— INFORMATION SHOWN —
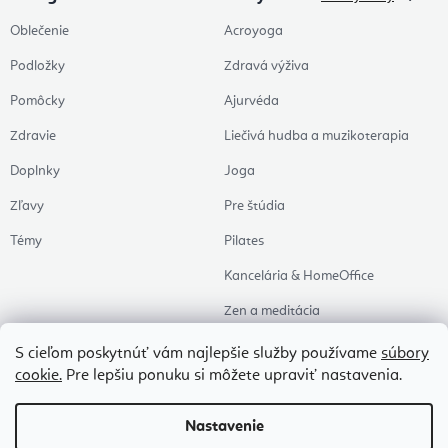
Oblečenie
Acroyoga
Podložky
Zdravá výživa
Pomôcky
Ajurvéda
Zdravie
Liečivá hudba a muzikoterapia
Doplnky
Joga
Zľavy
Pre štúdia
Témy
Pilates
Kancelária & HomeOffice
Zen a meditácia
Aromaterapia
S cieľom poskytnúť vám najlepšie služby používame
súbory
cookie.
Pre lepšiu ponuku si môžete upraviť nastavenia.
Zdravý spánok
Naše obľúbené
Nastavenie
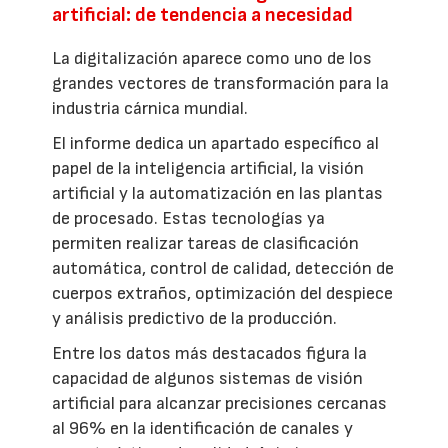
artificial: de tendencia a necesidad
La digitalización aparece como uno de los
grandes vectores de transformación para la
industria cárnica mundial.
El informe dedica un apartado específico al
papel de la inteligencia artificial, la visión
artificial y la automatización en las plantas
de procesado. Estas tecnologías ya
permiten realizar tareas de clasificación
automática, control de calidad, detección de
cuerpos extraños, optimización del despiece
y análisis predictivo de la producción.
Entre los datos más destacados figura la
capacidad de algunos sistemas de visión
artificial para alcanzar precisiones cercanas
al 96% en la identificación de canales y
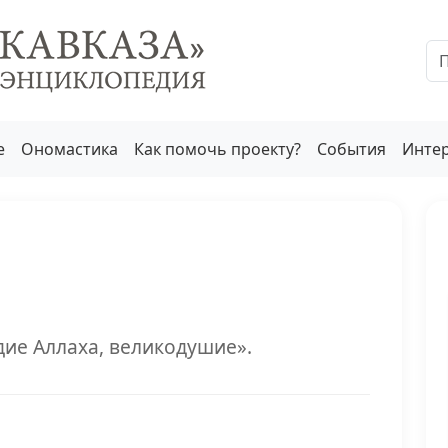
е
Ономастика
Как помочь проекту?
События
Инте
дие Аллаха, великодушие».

...

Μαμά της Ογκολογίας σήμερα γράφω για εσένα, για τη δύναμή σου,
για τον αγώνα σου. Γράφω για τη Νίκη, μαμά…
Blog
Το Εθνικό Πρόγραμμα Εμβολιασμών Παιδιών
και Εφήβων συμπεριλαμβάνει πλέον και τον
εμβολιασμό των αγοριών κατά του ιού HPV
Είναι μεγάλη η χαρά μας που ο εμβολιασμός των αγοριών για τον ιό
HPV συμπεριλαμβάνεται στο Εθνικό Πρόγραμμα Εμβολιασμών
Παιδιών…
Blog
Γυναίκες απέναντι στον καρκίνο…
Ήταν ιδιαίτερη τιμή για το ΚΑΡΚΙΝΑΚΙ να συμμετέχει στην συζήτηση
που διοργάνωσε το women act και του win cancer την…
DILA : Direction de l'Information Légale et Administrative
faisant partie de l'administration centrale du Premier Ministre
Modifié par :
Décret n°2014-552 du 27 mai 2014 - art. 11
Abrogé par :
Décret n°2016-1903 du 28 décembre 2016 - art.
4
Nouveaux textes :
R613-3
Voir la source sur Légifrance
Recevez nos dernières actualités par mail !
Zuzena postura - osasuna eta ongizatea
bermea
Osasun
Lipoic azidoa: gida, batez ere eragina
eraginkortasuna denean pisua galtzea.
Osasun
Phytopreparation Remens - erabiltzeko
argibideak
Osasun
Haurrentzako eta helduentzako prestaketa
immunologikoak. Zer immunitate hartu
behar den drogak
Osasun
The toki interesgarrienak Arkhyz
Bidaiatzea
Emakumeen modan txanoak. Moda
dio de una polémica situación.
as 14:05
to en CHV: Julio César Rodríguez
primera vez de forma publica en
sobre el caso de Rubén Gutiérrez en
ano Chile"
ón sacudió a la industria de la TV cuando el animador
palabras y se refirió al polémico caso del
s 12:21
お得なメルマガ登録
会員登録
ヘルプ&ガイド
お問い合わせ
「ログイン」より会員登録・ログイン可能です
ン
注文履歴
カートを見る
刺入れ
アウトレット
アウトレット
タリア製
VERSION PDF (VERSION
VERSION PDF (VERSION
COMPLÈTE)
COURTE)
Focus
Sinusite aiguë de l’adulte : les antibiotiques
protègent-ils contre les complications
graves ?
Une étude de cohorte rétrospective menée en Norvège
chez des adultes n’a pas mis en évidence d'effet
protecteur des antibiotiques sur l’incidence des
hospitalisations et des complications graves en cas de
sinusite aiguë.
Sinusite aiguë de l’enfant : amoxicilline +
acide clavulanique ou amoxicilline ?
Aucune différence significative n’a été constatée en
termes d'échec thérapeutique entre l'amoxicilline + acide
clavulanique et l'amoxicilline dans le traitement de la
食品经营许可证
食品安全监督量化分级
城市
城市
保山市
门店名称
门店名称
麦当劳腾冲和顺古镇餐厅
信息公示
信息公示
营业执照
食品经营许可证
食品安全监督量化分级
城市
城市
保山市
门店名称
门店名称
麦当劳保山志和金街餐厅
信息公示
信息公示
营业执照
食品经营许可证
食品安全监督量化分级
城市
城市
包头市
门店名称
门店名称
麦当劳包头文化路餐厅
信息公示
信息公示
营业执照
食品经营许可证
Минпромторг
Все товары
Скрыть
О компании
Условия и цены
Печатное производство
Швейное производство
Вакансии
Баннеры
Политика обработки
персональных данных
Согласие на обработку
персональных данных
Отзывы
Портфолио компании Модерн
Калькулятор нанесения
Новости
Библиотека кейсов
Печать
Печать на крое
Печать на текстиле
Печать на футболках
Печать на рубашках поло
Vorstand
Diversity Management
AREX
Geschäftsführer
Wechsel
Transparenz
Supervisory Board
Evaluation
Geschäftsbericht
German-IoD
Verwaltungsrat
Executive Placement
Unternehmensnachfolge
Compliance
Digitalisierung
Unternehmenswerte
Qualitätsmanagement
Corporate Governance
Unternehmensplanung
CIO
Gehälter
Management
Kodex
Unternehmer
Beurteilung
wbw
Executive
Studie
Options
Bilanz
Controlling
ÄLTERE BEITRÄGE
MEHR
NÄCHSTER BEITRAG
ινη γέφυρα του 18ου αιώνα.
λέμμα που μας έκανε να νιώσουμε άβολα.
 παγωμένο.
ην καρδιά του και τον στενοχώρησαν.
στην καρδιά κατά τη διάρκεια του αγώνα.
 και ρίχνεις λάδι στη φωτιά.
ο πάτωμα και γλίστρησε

— PROBLEM DESCRIPTION —
Reproduce exactly the lines above from the line with "ην καρδιά του και τον στενοχώρησαν." to the line with "ο πάτωμα και γλίστρησε", including both, and add nothing.

— TASK ANSWER —
ην καρδιά του και τον στενοχώρησαν.
στην καρδιά κατά τη διάρκεια του αγώνα.
 και ρίχνεις λάδι στη φωτιά.
ο πάτωμα και γλίστρησε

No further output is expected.